■ **QUOTED PASSAGE**
Posted by Dr. Frank at 04:00 PM

April 27, 2017

Paul Berman, the New Left, Free Speech, Facebook, Nazis, Suicide Girls, and Me Elizabeth

Morning read.

I dug up this old, much re-read Paul Berman article because of a discussion on Facebook, and instantly got sucked into it again. It's something close to the Platonic ideal of the cultural-political-historical critical essay and it basically knocked me sideways when I first read it in the New Republic sixteen years ago (and in many ways I'm still sideways.) It was later expanded into a book called Power and the Idealists that is well worth your time, if you're at all interested in this stuff, by which I mean our political-cultural milieu, past and present.

It's worth reading for its own sake on on its own topic, but it's also quite strikingly relevant today, as much of the contemporary campus-fueled disagreements about free speech and "social justice" have their roots in the New Left experience he explores.

e.g.:

This aroused a dread, finally, that pointed to the terrors of the past.

■ **DATA SECTION**
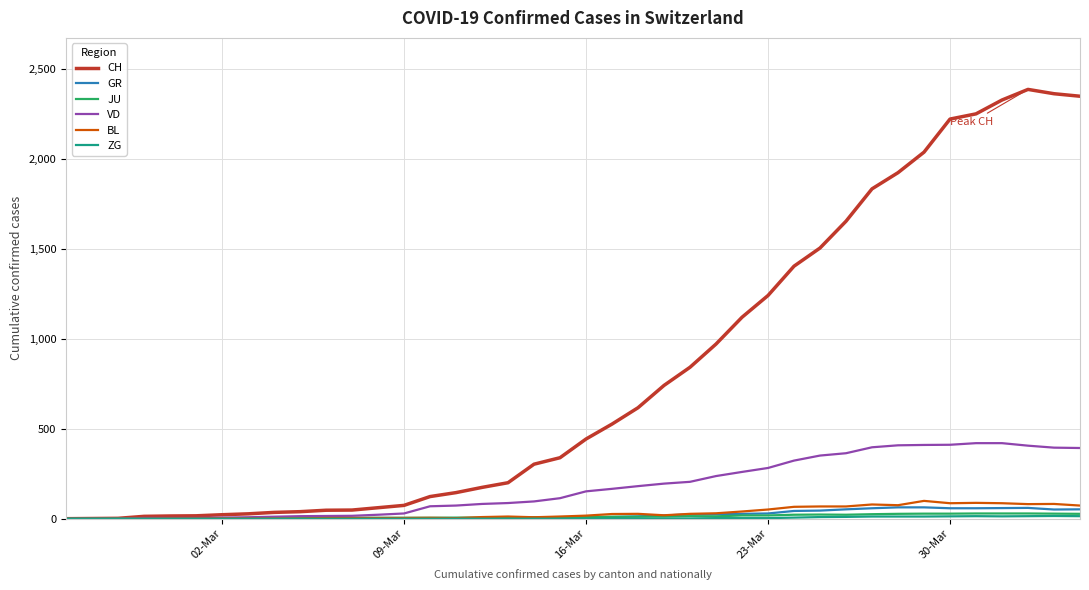

What is the greatest value displayed?

2387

■ **HOW TO COMPLETE THIS TASK**
Please extend the blog post on Paul Berman's essay, starting after its last sentence. The data has nothing to do with the blog post on Paul Berman's essay.

■ **ANSWER BOX**
It was a fear, in sum, that in World War II, fascism, and more specifically Nazism, had not been defeated after all—a fear that Nazism, by mutating, had continued to thrive into the 1950s and 1960s and onward, always in new disguises. It was a fear that Nazism had grown into a modern system of industrial rationality geared to irrational goals—a Nazism of racial superstitions committing the same massacres as in the past, a Nazism declaiming a language of democracy and freedom that had no more human content than the old-fashioned rhetoric of Lebensraum and Aryan superiority. And so the New Left in its youthful anxiety found its way to an old and mostly expired panic from its parents' generation, and bent over it, and fanned the dead embers, and breathed on them, and watched aghast as the ancient flames leaped up anew.


Much more where that came from. As usual, I'm having trouble resisting quoting it all (and it's long.)

I will add only that, believe it or not, I was approached by Berman's publicist or editor a ways back proposing that I interview him for Suicide Girls, where I was a blogger. He said he'd had a hard time explaining SG to him (didn't we all) but said he described it as a kind of Playboy of the modern era. I was intimidated by the prospect but did some work researching his writing and began to formulate questions, but I was fired by SG before it ever had a chance to happen. If it had, well that would have been something wouldn't it? Hard to imagine those comments.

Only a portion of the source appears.